I never knew I wanted a Sneakers badge. Or a Redwood Forest badge. Until today.

Some of you—perhaps quite a few, actually—know exactly what I’m talking about. Others, perhaps not so much. Let me explain. It all has to do with my life becoming a video game. Well, sort of.

Like a lot of Americans, my health metrics aren’t where they should be. My weight’s too high. My HDL’s too low. I’ll spare you any more details, but you get the point.

And like a lot of Americans, I periodically take a stab at trying again. At doing better. At really trying, this time, to make enough changes to my lifestyle to make a measurable difference in those concerning numbers.

Several weeks ago I got a Fitbit. (What follows may sound like a commercial, but bear with me). It took me almost a month just to open the thing because I knew I’d have to charge it, download the app, figure out how it all works. A couple of weeks ago, I finally did it and strapped my purdy gunmetal blue Fitbit Charge onto my wrist.

I’ve used pedometers before, and they’ve always done a great job motivating me to get more active, to look for opportunities to take more steps than I normally would have. I’ve noticed that they create what I’d call a bias toward movement.

But the batteries always go dead. Or they go through the wash after hiding in a pants pocket. Etc.

So I finally ponied up for a wearable Fitbit, thinking it would mostly be just like a pedometer (one of several functions it has) on my wrist.

It is that.
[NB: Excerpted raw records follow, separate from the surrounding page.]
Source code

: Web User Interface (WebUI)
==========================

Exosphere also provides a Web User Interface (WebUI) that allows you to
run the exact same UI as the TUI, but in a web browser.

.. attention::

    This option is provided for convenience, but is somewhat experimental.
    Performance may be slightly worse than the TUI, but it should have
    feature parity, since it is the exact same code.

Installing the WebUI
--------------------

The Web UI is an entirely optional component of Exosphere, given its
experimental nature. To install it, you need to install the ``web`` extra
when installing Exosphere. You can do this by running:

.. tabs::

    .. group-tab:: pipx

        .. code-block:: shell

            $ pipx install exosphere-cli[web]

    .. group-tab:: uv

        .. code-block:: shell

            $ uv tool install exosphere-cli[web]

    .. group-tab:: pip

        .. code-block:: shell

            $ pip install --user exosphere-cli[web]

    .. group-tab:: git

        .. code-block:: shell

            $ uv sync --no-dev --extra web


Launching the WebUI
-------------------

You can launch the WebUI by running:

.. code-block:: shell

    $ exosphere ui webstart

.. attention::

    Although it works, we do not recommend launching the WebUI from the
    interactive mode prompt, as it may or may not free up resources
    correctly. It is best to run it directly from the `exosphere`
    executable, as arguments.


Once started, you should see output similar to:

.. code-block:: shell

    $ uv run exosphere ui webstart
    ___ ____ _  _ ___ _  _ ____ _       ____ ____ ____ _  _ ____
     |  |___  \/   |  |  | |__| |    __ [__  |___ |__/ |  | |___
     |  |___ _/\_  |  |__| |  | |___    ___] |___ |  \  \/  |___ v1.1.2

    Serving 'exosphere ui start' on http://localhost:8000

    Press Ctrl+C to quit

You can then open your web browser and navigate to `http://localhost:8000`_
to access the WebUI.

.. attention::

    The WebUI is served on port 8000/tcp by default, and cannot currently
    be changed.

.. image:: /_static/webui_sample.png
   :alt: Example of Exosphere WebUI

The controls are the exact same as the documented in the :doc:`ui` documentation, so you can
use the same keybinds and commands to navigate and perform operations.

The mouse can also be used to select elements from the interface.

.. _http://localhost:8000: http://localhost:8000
But it’s more than that. In fact, it’s more like turning my life into something like a video game.

Video games (these days at least) engage us in part because they give us an opportunity to reach a goal. Finishing a level or killing off some indestructible boss gives a sense of satisfaction, of completion, of accomplishment. In fact, that’s exactly why some video game experts say they’ve become so addictive: They make a tangible (albeit digital and virtual) accomplishment feel so concrete. It feels good to power up, to unlock a new weapon, to figure out a puzzle on a hard level. And when we do it, the reward centers in our brains light up like the Fourth of July.

I was thinking about that the other day after I got done walking for about 45 minutes on my lunch break. When I got back to my desk and synched up my Fitbit to the phone app, I was rewarded with a whole bunch of “badges”: The Redwood Forest badge for having climbed 25 flights of stairs today (some of which I did on my walk). The Sneakers badge for knocking out 10,000 steps in a day.

Is it silly? Yeah, kinda. I mean who cares if I got a Redwood Forest badge, right?

Well, no, not right. It felt good not only to accomplish something healthy, but to be “rewarded” for it, even if the so-called recognition is really pretty intangible—just like a video game. Only this time instead of playing as Mario or Sonic or some custom digital avatar, I was playing the “game” as … myself. And that, combined with the dopamine and endorphin rush from walking for 45 minutes, felt really satisfying.

We often write at Plugged In about the dangers and dark sides of technology. And there are certainly pitfalls and problems to be avoided when it comes to the explosion of tech promising to make every aspect of our lives better somehow.

Much of the time, I find that technology doesn’t actually deliver on that promise. It just makes things more complex or craters my already fragmented attention span even further.

Every now and then, though, something like this delivers on its promise, and it actually turns something that can feel like drudgery (10,000 steps a day? Seriously?) into a game where I have a chance to win in a way that really matters.